■ Your objective ■
Will you extract the entries word for word? Images should not appear in the copy.

------------------------------------------------

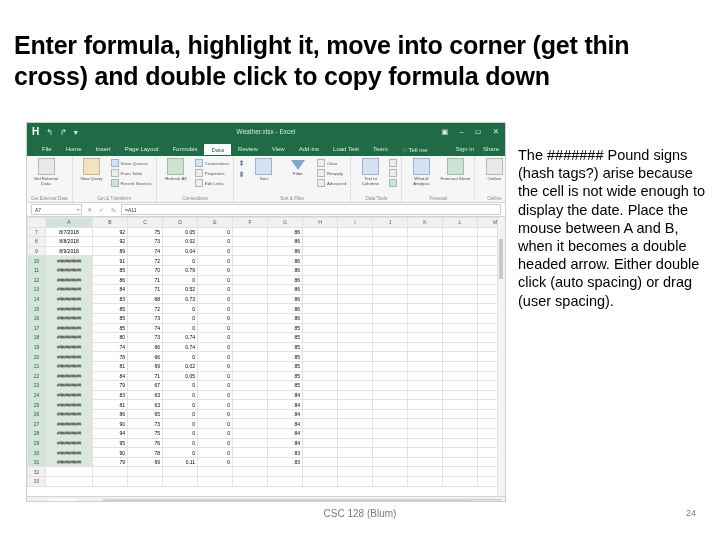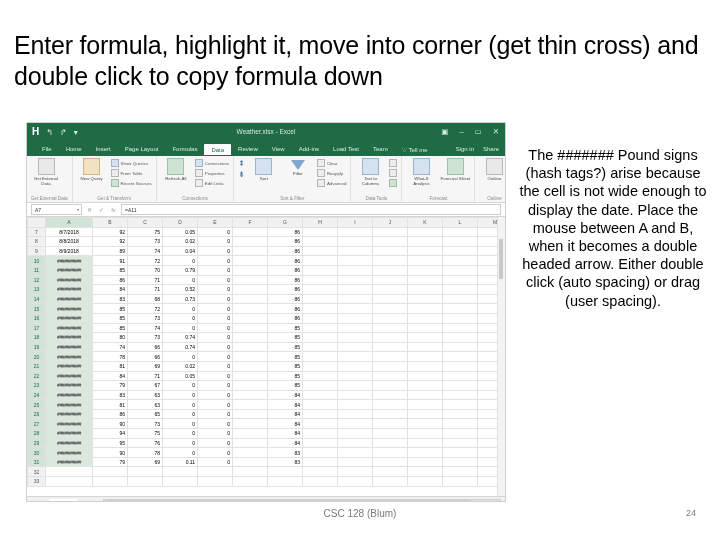--- a/index.html
+++ b/index.html
@@ -12,7 +12,7 @@
   
   .slide-title{
     position:absolute;left:14px;top:30px;width:692px;
-    font-size:25px;line-height:31px;font-weight:400;color:#000;
+    font-size:25px;line-height:31px;font-weight:700;color:#000;
     letter-spacing:-0.2px;
   }
 

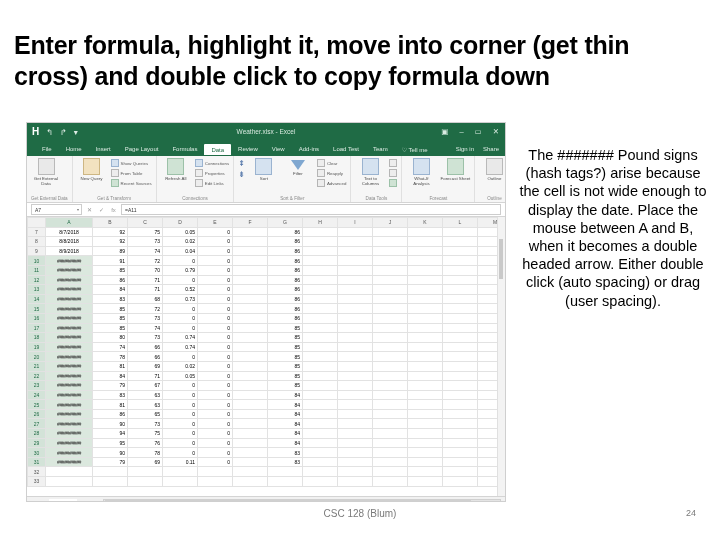--- a/index.html
+++ b/index.html
@@ -19,7 +19,7 @@
   
   .side-text{
     position:absolute;left:518px;top:146px;width:190px;
-    font-size:14.5px;line-height:18.2px;color:#000;text-align:center;
+    font-size:14.5px;line-height:18.2px;color:#000;
   }
 
   

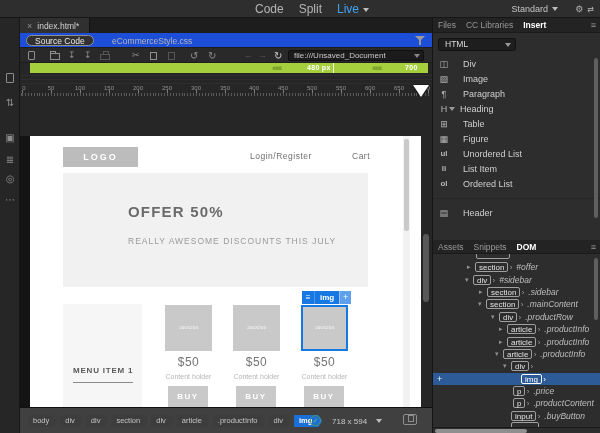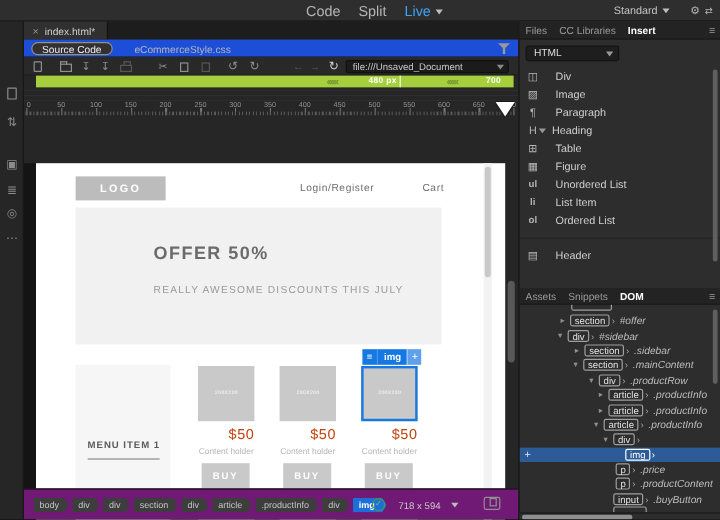--- a/index.html
+++ b/index.html
@@ -94,7 +94,7 @@
   .m-ph{position:relative;width:47px;height:46px;background:#c9c9c9;display:flex;align-items:center;justify-content:center;}
   .m-ph .phtext{font-size:6px;transform:scale(.7);color:#fff;letter-spacing:.5px;}
   .m-ph.sel{border:2px solid #1678e2;}
-  .m-price{position:absolute;left:0;top:50px;width:47px;text-align:right;font-size:12px;color:#c2410c;letter-spacing:.5px;}
+  .m-price{position:absolute;left:0;top:50px;width:47px;text-align:center;font-size:12px;color:#737373;letter-spacing:.5px;}
   .m-content{position:absolute;left:-8px;top:68px;width:63px;text-align:center;font-size:7px;color:#b5b5b5;}
   .m-buy{position:absolute;left:3px;top:81px;width:40px;height:21px;background:#c9c9c9;color:#fff;
          font-size:8px;font-weight:bold;letter-spacing:1.5px;text-align:center;line-height:21px;}

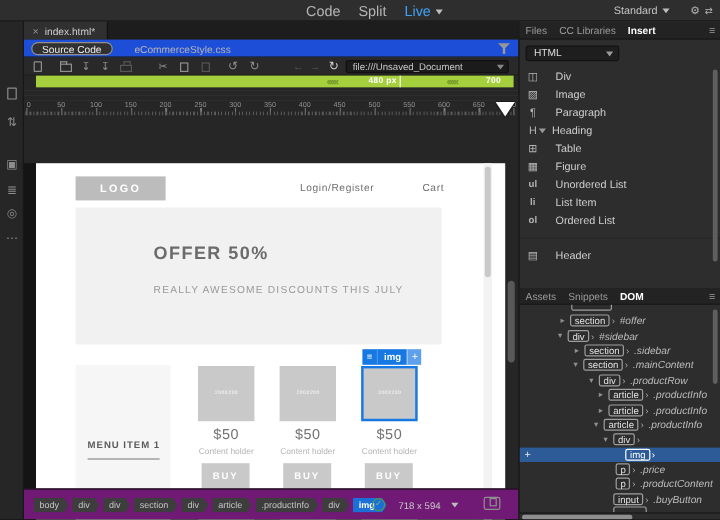--- a/index.html
+++ b/index.html
@@ -105,7 +105,7 @@
   .eltag .plusbox{width:12px;height:13px;background:#5ea0ec;color:#fff;font-size:9px;line-height:12px;text-align:center;border-left:1px solid #9cc4f2;}
 
   
-  .statusbar{position:absolute;left:0;top:389px;width:412px;height:26px;background:#701a75;border-top:1px solid #101010;}
+  .statusbar{position:absolute;left:0;top:389px;width:412px;height:26px;background:#404040;border-top:1px solid #101010;}
   .chips{position:absolute;left:8px;top:7px;display:flex;gap:3px;}
   .chip{height:12px;line-height:12px;background:#3d3d3d;color:#c4c4c4;font-size:7.5px;padding:0 8px 0 5px;
         clip-path:polygon(0 0,calc(100% - 4px) 0,100% 50%,calc(100% - 4px) 100%,0 100%);}

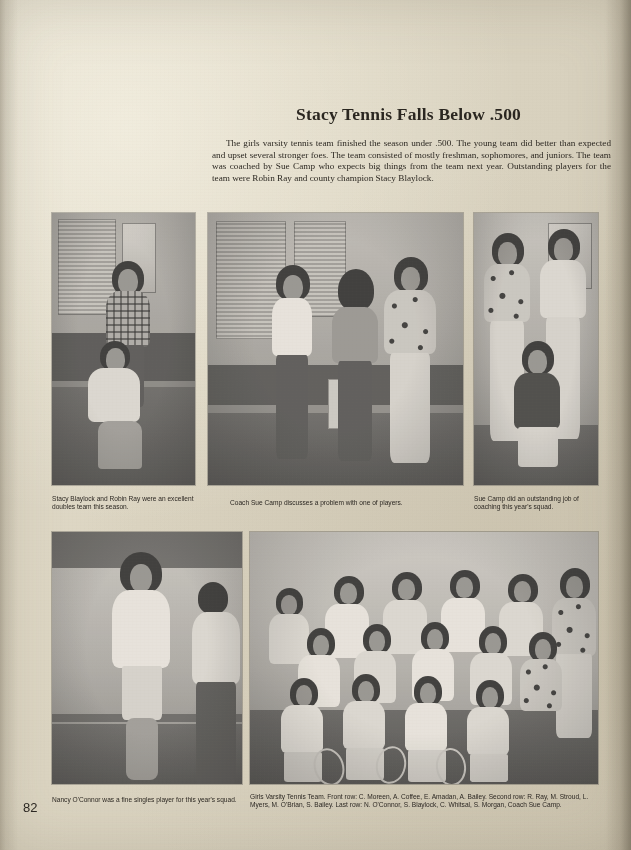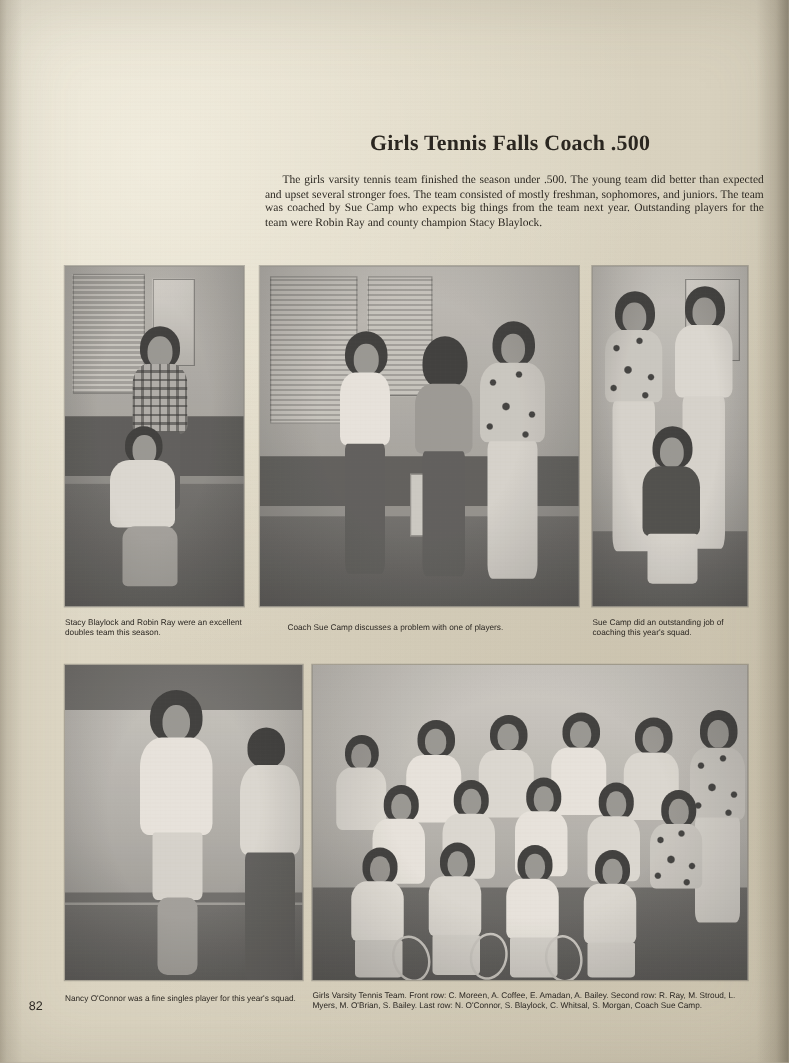--- a/index.html
+++ b/index.html
@@ -198,7 +198,7 @@
 
 <div id="page">
 
-  <div id="headline">Girls Tennis Falls Coach .500</div>
+  <div id="headline">Stacy Tennis Falls Below .500</div>
 
   <div id="intro">The girls varsity tennis team finished the season under .500. The young team did better than expected and upset several stronger foes. The team consisted of mostly freshman, sophomores, and juniors. The team was coached by Sue Camp who expects big things from the team next year. Outstanding players for the team were Robin Ray and county champion Stacy Blaylock.</div>
 

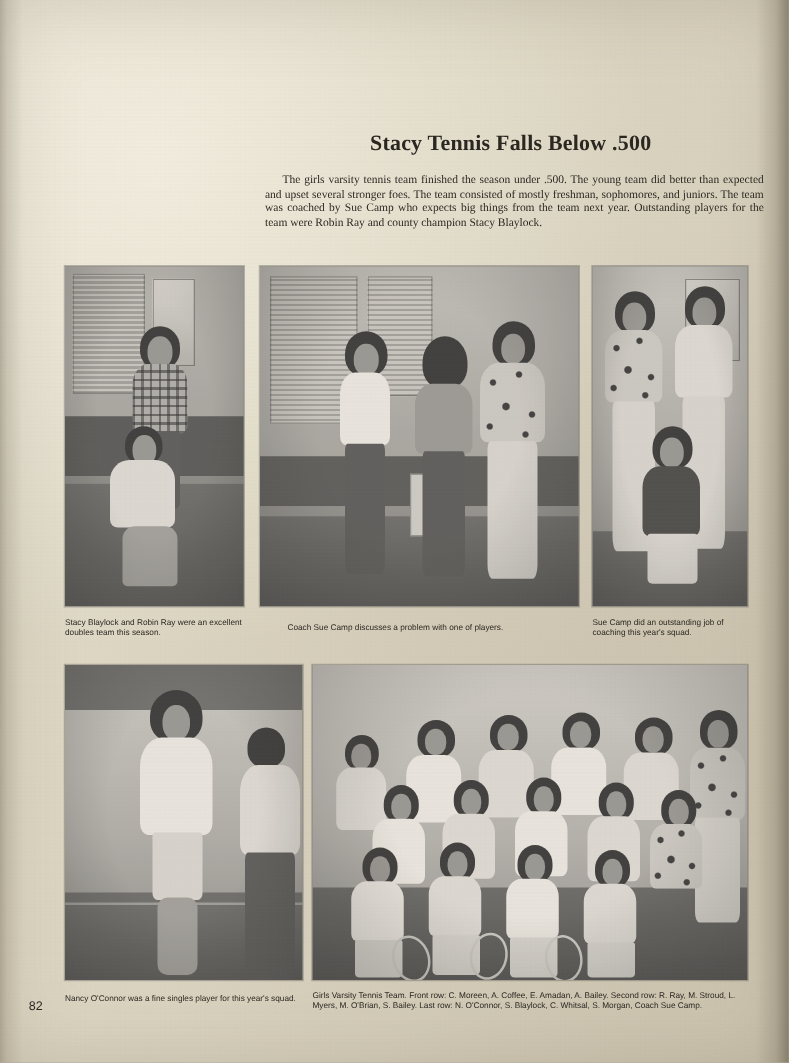--- a/index.html
+++ b/index.html
@@ -112,7 +112,7 @@
     position: absolute;
     left: 23px; top: 800px;
     font-family: "Liberation Sans", sans-serif;
-    font-size: 10px;
+    font-size: 13px;
     color: #2b2722;
   }
 

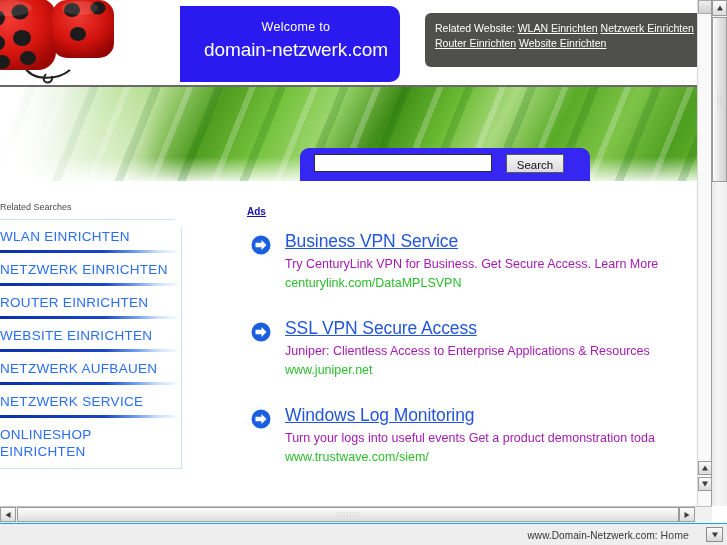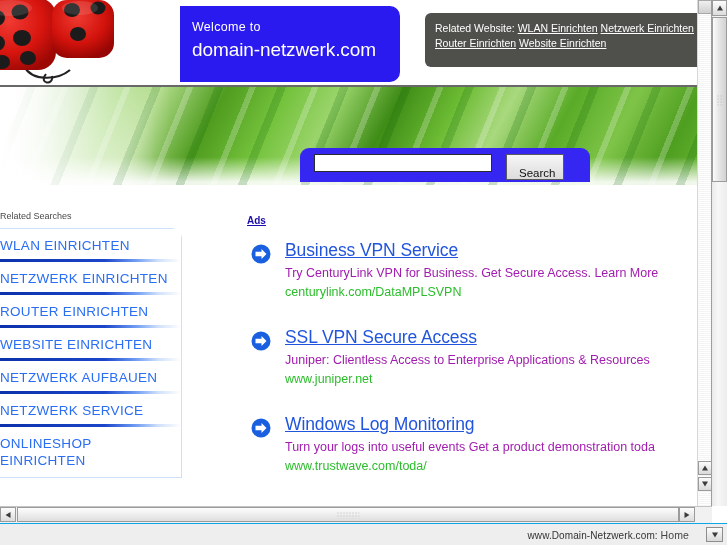--- a/index.html
+++ b/index.html
@@ -209,6 +209,7 @@
     color: #ffffff;
     box-sizing: border-box;
     padding: 14px 0 0 12px;
+    text-align: center;
   }
   .welcome .w1 {
     font-size: 12.5px;

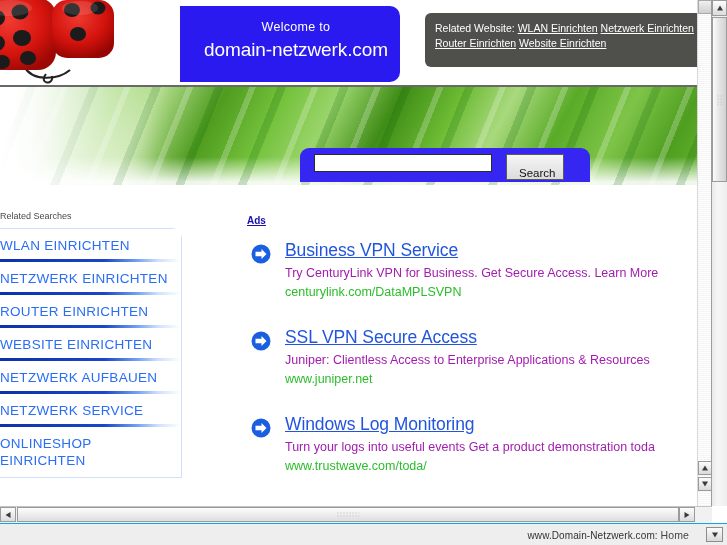--- a/index.html
+++ b/index.html
@@ -270,7 +270,7 @@
     font-family: "Liberation Sans", sans-serif;
     cursor: pointer;
     box-sizing: border-box;
-    padding: 12px;
+    padding: 4px;
   }
 
   

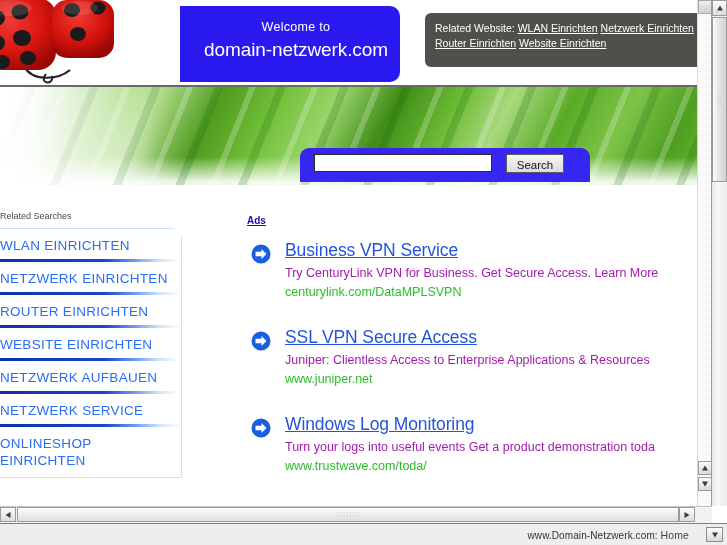--- a/index.html
+++ b/index.html
@@ -276,7 +276,7 @@
   
   .body-area {
     position: absolute;
-    left: 0; top: 190px;
+    left: 0; top: 181px;
     width: 712px; height: 316px;
     background: #ffffff;
   }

------------------------------------------------

■ Expected output ■
--- a/index.html
+++ b/index.html
@@ -12,7 +12,7 @@
   
   .slide-title{
     position:absolute;left:14px;top:30px;width:692px;
-    font-size:25px;line-height:31px;font-weight:400;color:#000;
+    font-size:25px;line-height:31px;font-weight:700;color:#000;
     letter-spacing:-0.2px;
   }
 

--- a/index.html
+++ b/index.html
@@ -19,7 +19,7 @@
   
   .side-text{
     position:absolute;left:518px;top:146px;width:190px;
-    font-size:14.5px;line-height:18.2px;color:#000;text-align:center;
+    font-size:14.5px;line-height:18.2px;color:#000;
   }
 
   

--- a/index.html
+++ b/index.html
@@ -94,7 +94,7 @@
   .m-ph{position:relative;width:47px;height:46px;background:#c9c9c9;display:flex;align-items:center;justify-content:center;}
   .m-ph .phtext{font-size:6px;transform:scale(.7);color:#fff;letter-spacing:.5px;}
   .m-ph.sel{border:2px solid #1678e2;}
-  .m-price{position:absolute;left:0;top:50px;width:47px;text-align:right;font-size:12px;color:#c2410c;letter-spacing:.5px;}
+  .m-price{position:absolute;left:0;top:50px;width:47px;text-align:center;font-size:12px;color:#737373;letter-spacing:.5px;}
   .m-content{position:absolute;left:-8px;top:68px;width:63px;text-align:center;font-size:7px;color:#b5b5b5;}
   .m-buy{position:absolute;left:3px;top:81px;width:40px;height:21px;background:#c9c9c9;color:#fff;
          font-size:8px;font-weight:bold;letter-spacing:1.5px;text-align:center;line-height:21px;}

--- a/index.html
+++ b/index.html
@@ -105,7 +105,7 @@
   .eltag .plusbox{width:12px;height:13px;background:#5ea0ec;color:#fff;font-size:9px;line-height:12px;text-align:center;border-left:1px solid #9cc4f2;}
 
   
-  .statusbar{position:absolute;left:0;top:389px;width:412px;height:26px;background:#701a75;border-top:1px solid #101010;}
+  .statusbar{position:absolute;left:0;top:389px;width:412px;height:26px;background:#404040;border-top:1px solid #101010;}
   .chips{position:absolute;left:8px;top:7px;display:flex;gap:3px;}
   .chip{height:12px;line-height:12px;background:#3d3d3d;color:#c4c4c4;font-size:7.5px;padding:0 8px 0 5px;
         clip-path:polygon(0 0,calc(100% - 4px) 0,100% 50%,calc(100% - 4px) 100%,0 100%);}

--- a/index.html
+++ b/index.html
@@ -198,7 +198,7 @@
 
 <div id="page">
 
-  <div id="headline">Girls Tennis Falls Coach .500</div>
+  <div id="headline">Stacy Tennis Falls Below .500</div>
 
   <div id="intro">The girls varsity tennis team finished the season under .500. The young team did better than expected and upset several stronger foes. The team consisted of mostly freshman, sophomores, and juniors. The team was coached by Sue Camp who expects big things from the team next year. Outstanding players for the team were Robin Ray and county champion Stacy Blaylock.</div>
 

--- a/index.html
+++ b/index.html
@@ -112,7 +112,7 @@
     position: absolute;
     left: 23px; top: 800px;
     font-family: "Liberation Sans", sans-serif;
-    font-size: 10px;
+    font-size: 13px;
     color: #2b2722;
   }
 

--- a/index.html
+++ b/index.html
@@ -209,6 +209,7 @@
     color: #ffffff;
     box-sizing: border-box;
     padding: 14px 0 0 12px;
+    text-align: center;
   }
   .welcome .w1 {
     font-size: 12.5px;

--- a/index.html
+++ b/index.html
@@ -270,7 +270,7 @@
     font-family: "Liberation Sans", sans-serif;
     cursor: pointer;
     box-sizing: border-box;
-    padding: 12px;
+    padding: 4px;
   }
 
   

--- a/index.html
+++ b/index.html
@@ -276,7 +276,7 @@
   
   .body-area {
     position: absolute;
-    left: 0; top: 190px;
+    left: 0; top: 181px;
     width: 712px; height: 316px;
     background: #ffffff;
   }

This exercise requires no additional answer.